The thing that has surprised me the most about Scheller is how intertwined all the classes are, even across different concentrations. It is not uncommon to apply what you learned in your strategy class to a finance project, or to see crossover in your organizational behavior and international business classes. Seeing these topics come up again and again highlights how in the professional world, we will be combining many different lessons when making decisions, something which Scheller prepares us for very well.
What were some of your extracurricular activities, community work, and leadership roles during college?
The Georgia Tech Student Foundation Investments Committee as director of continuing education, Georgia Tech Student Foundation Board of Trustees member, Beta Theta Pi Fraternity president, Accel Program member, Catholic Center Bible study leader, and the Denning Technology & Management Program (T&M).
Which academic, extracurricular, or personal achievement are you most proud of?
When I first came to campus, I remember a FASET orientation leader telling me to “find an organization you care about, and lead it one day.” I was lucky to find the Georgia Tech Student Foundation Investments Committee and my fraternity, Beta Theta Pi, during my freshman year, and I was eventually able to lead both of those organizations, as a director of the Investments Committee and the president of my fraternity. While I am proud of the work I did in these organizations, I am even more proud that I can look back on my freshman-year- knowing that I set goals I was able to accomplish..
Where have you interned during your college career?
AppVault, PwC Ireland, and Bain & Company
Where will you be working after graduation?
Bain & Company as an associate consultant.
Looking back over your experience, what is the one thing you’d do differently in business school and why?
One thing I would do differently is to take advantage of Georgia Tech’s strong entrepreneurial culture. Given the chance to do it again, I would love to participate in a start-up lab or entrepreneurship classes. Georgia Tech is full of innovation, and it would be cool to help bring a product to life.

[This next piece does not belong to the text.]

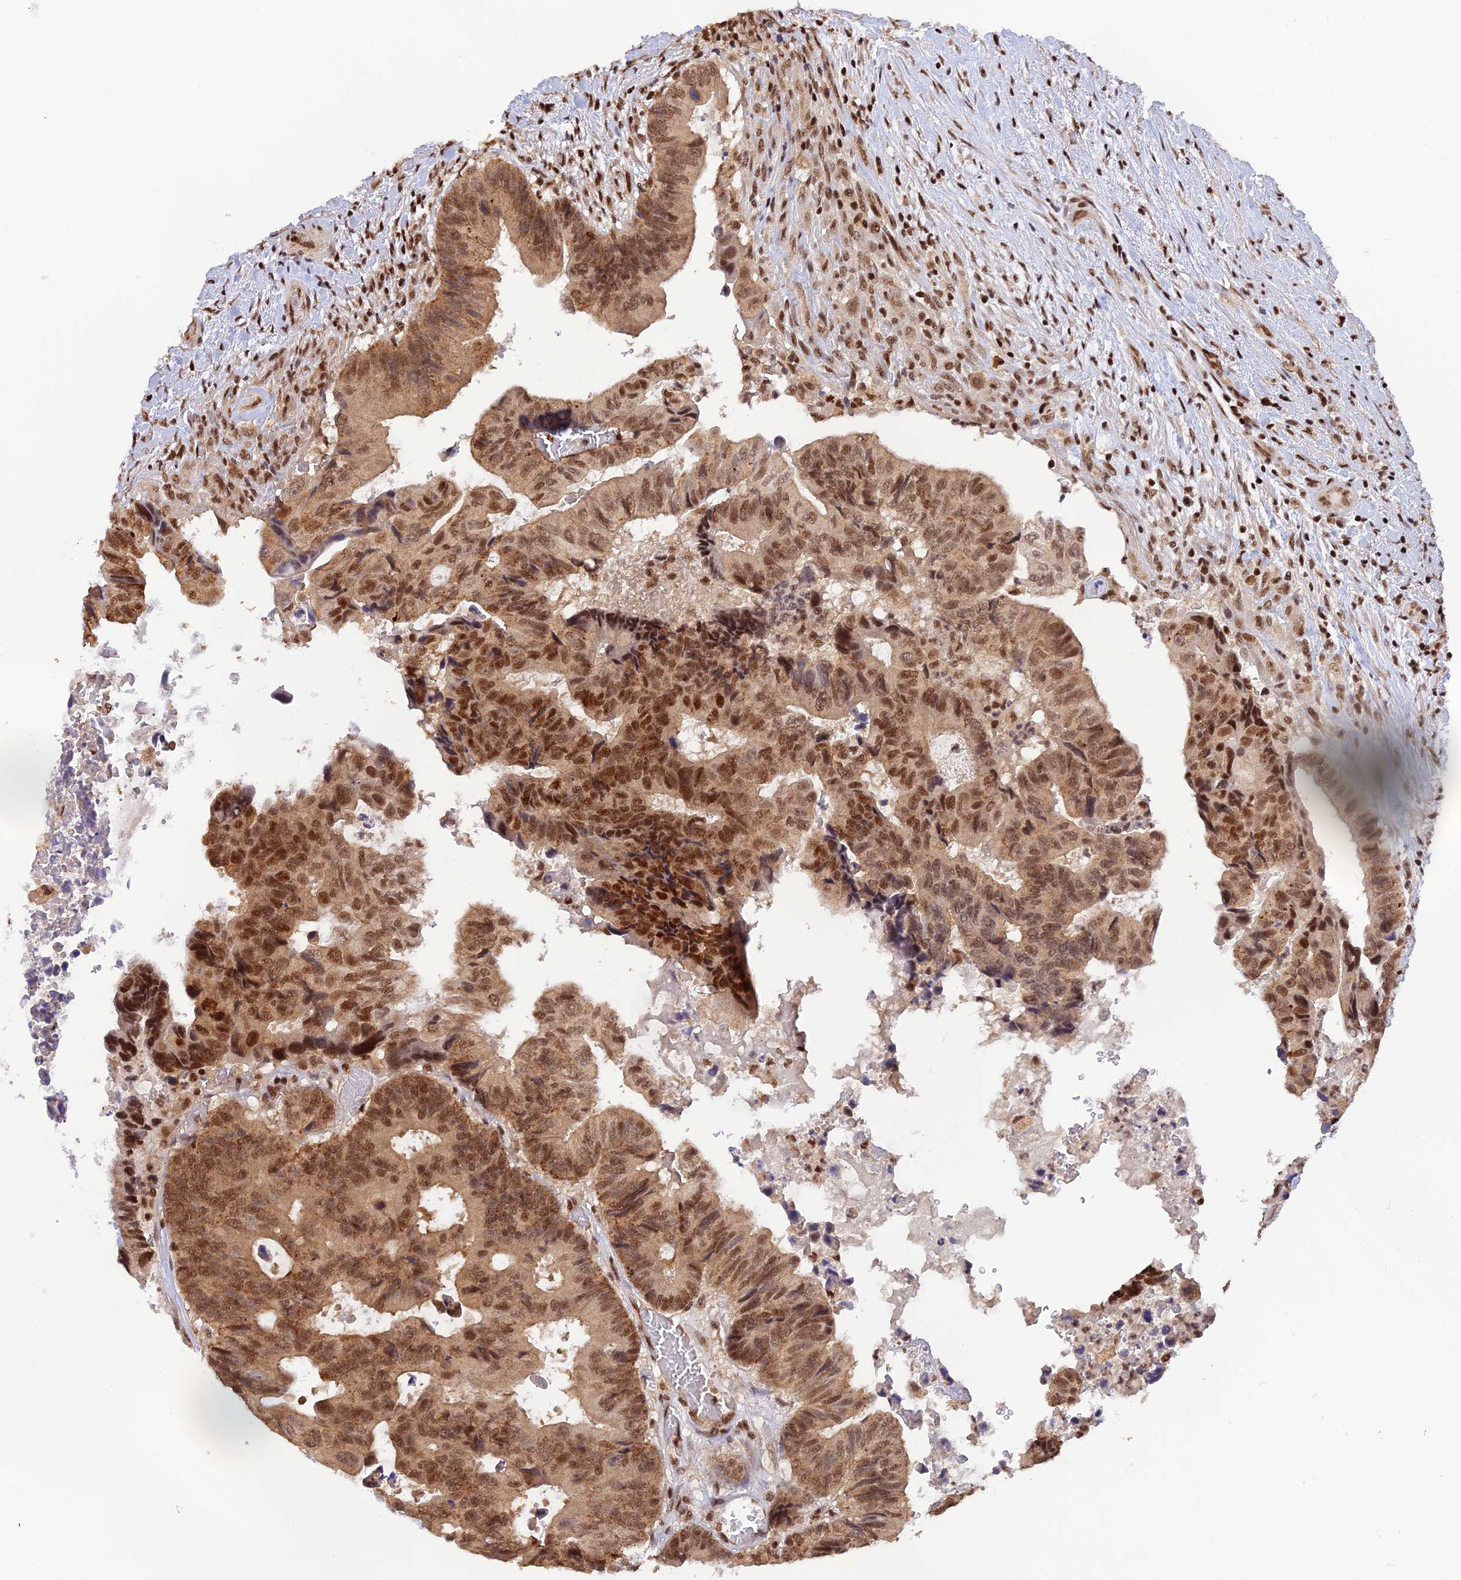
{"staining": {"intensity": "moderate", "quantity": ">75%", "location": "nuclear"}, "tissue": "colorectal cancer", "cell_type": "Tumor cells", "image_type": "cancer", "snomed": [{"axis": "morphology", "description": "Adenocarcinoma, NOS"}, {"axis": "topography", "description": "Colon"}], "caption": "Immunohistochemistry image of human colorectal cancer (adenocarcinoma) stained for a protein (brown), which reveals medium levels of moderate nuclear positivity in approximately >75% of tumor cells.", "gene": "THAP11", "patient": {"sex": "male", "age": 85}}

Which classmate do you most admire?
Two classmates that I admire greatly are Akash Prasad (BSBA ’22) and Ben Shappard (BSBA ’22). We all have come up together through the Georgia Tech Student Foundation Investments Committee, and it has been fantastic to see us all learn so much and grow as leaders during the past four years. They have two of the strongest work ethics I have ever seen, and they have both made dramatic impacts on every organization they’ve touched. I am excited to see what they do in their careers, and I am grateful for the way they have pushed me over these past four years.
Who would you most want to thank for your success?
Everything that I have been able to achieve goes back to my parents. They worked tirelessly for years so that I could have the best life possible, and that is a debt I can never repay. I am extremely grateful for their support and love throughout my life.
What are the top two items on your professional bucket list?
The two things that I would like to accomplish are starting my own company several years down the line and creating a non-profit organization to give back to the community that has given me so much.
What is a fun fact about yourself?
I love basketball and once got dunked on by Anthony Edwards, who was the first overall pick in the 2020 NBA draft.